Fred: The pivotal role of Mick Fleetwood’s imaginary friend

Drummers are always odd-balls, aren’t they? You only have to rattle off a few of the heavy hitters to determine that they truly lived in their own world, undeterred by the vanity of music performance. They didn’t mind getting sweaty, pulling silly faces and being largely invisible to the eye of screaming fans. If you don’t believe me, go back and watch some old Fleetwood Mac performances and notice how entirely unhinged Mick Fleetwood looks.

But who can blame him? He steered the ship of a rock and roll merry-go-round for several years before finally landing on a line-up that would bring him his much-needed musical glory. After flirting with greatness with Peter Green on the axe, the latter realised how closely linked stardom was to destruction as he left the band under the strain of LSD usage. 

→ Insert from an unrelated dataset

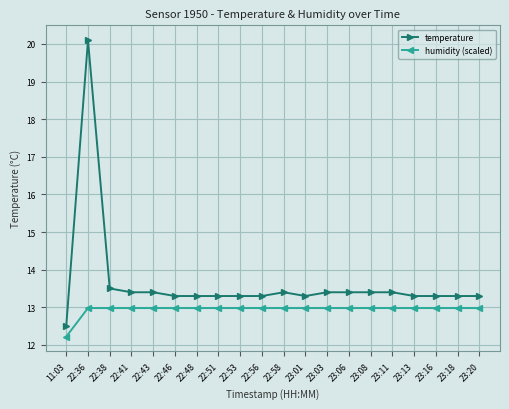

What is the label of the 15th point from the right?

22:46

When Fleetwood finally landed the five-piece that would go on to cement their place in musical history, he unknowingly became the middleman in a soap opera-like dynamic. His two lead singers, Stevie Nicks and Lindsey Buckingham, were in the middle of a hideous break-up that felt as though it would implode into chaos during any given live show. While his founding partner, John McVie, was divorcing vocalist Christine McVie while she was penning chart-topping love songs about the band’s lighting director.

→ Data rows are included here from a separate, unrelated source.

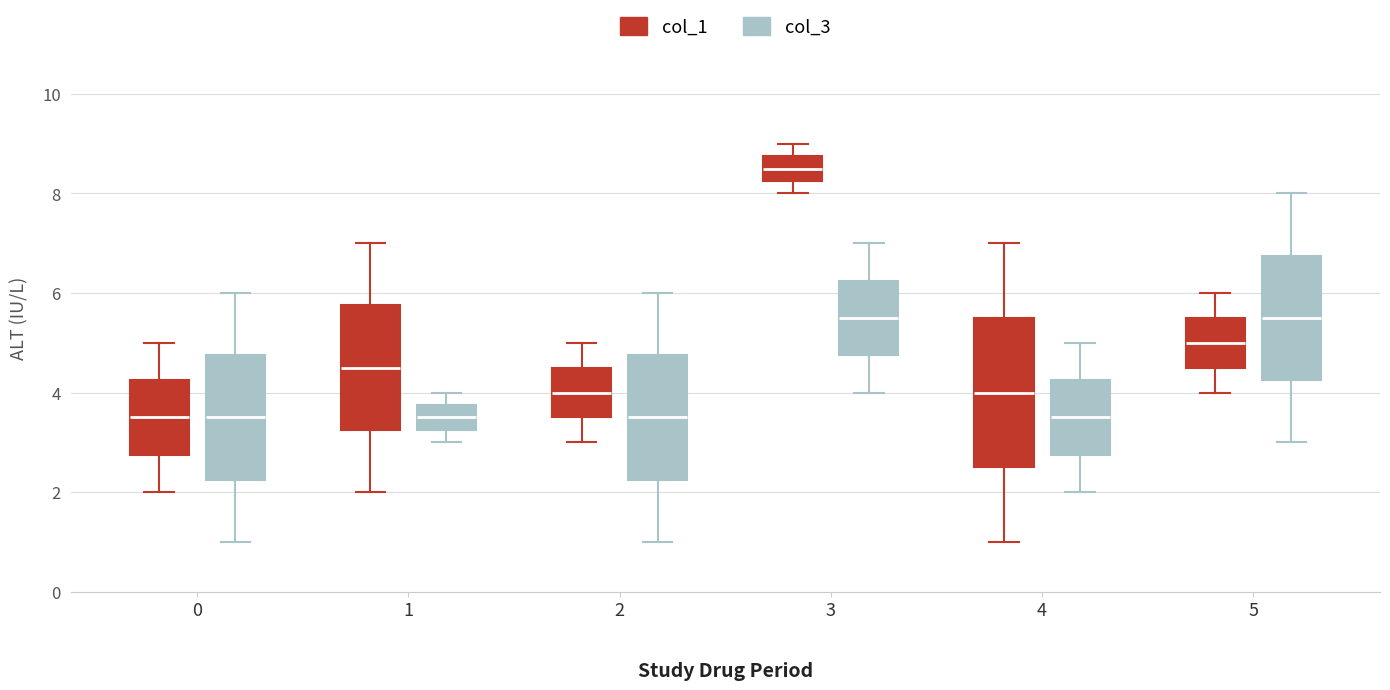

Reading left to right, transcribe this box plot: for each box, give where its median line is, the range the box spans, and where its two whiskers end, as read against the y-axis. The values are not printed on the chart, so give them approximately, as read against the axis.

0 (col_1): median 3.6, box 2.8 to 4.2, whiskers 2.0 to 5.0
0 (col_3): median 3.6, box 2.2 to 4.8, whiskers 1.0 to 6.0
1 (col_1): median 4.6, box 3.2 to 5.8, whiskers 2.0 to 7.0
1 (col_3): median 3.6, box 3.2 to 3.8, whiskers 3.0 to 4.0
2 (col_1): median 4.0, box 3.6 to 4.6, whiskers 3.0 to 5.0
2 (col_3): median 3.6, box 2.2 to 4.8, whiskers 1.0 to 6.0
3 (col_1): median 8.6, box 8.2 to 8.8, whiskers 8.0 to 9.0
3 (col_3): median 5.6, box 4.8 to 6.2, whiskers 4.0 to 7.0
4 (col_1): median 4.0, box 2.6 to 5.6, whiskers 1.0 to 7.0
4 (col_3): median 3.6, box 2.8 to 4.2, whiskers 2.0 to 5.0
5 (col_1): median 5.0, box 4.6 to 5.6, whiskers 4.0 to 6.0
5 (col_3): median 5.6, box 4.2 to 6.8, whiskers 3.0 to 8.0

Naturally, every conversation Fleetwood may have tried to have with his bandmates off-stage was riddled with tension, leaving him to walk a tight-rope of eggshells in the hopes of keeping his world-conquering band in one piece. So, no wonder he smashed the hell out of the drums onstage every night, for it must have been a physical release of his silent frustration.

Like all of his counterparts in the industry at that time, Fleetwood leant into heavy drug use offstage. While it would have surely been a means of welcome escapism from the turbulence of the band, his partying was merely a sign of the times. A decade where hedonistic opulence was waiting with open arms, ready to distract brilliant musicians.

And so, with no real friends at any of these parties who could stop Fleetwood from letting rip, he had to conjure an imaginary friend of his own to help guide him truly out of harm’s way. “I call him Fred,” Fleetwood said, explaining, “When I was a fucking nutcase, Fred would go, ‘Mick, you’d better goto sleep now,’ and I’d go, What the fuck do I want to go and sleep for? l’m 20 grams in and I’m up for 10 days, I could give a shit. Fred would say, ‘Because you’ve got eight more shows to do and you’re going to make a fool of yourself’.”

Thank god for Fred because there was very little evidence of anyone talking any real sense at the music industry parties of the 1970s. It’s just a shame for Fleetwood that in the troubling decades that followed for the band, when they would finally dissolve as a unit, Fred couldn’t actually spring to life and help him write his next Rumours.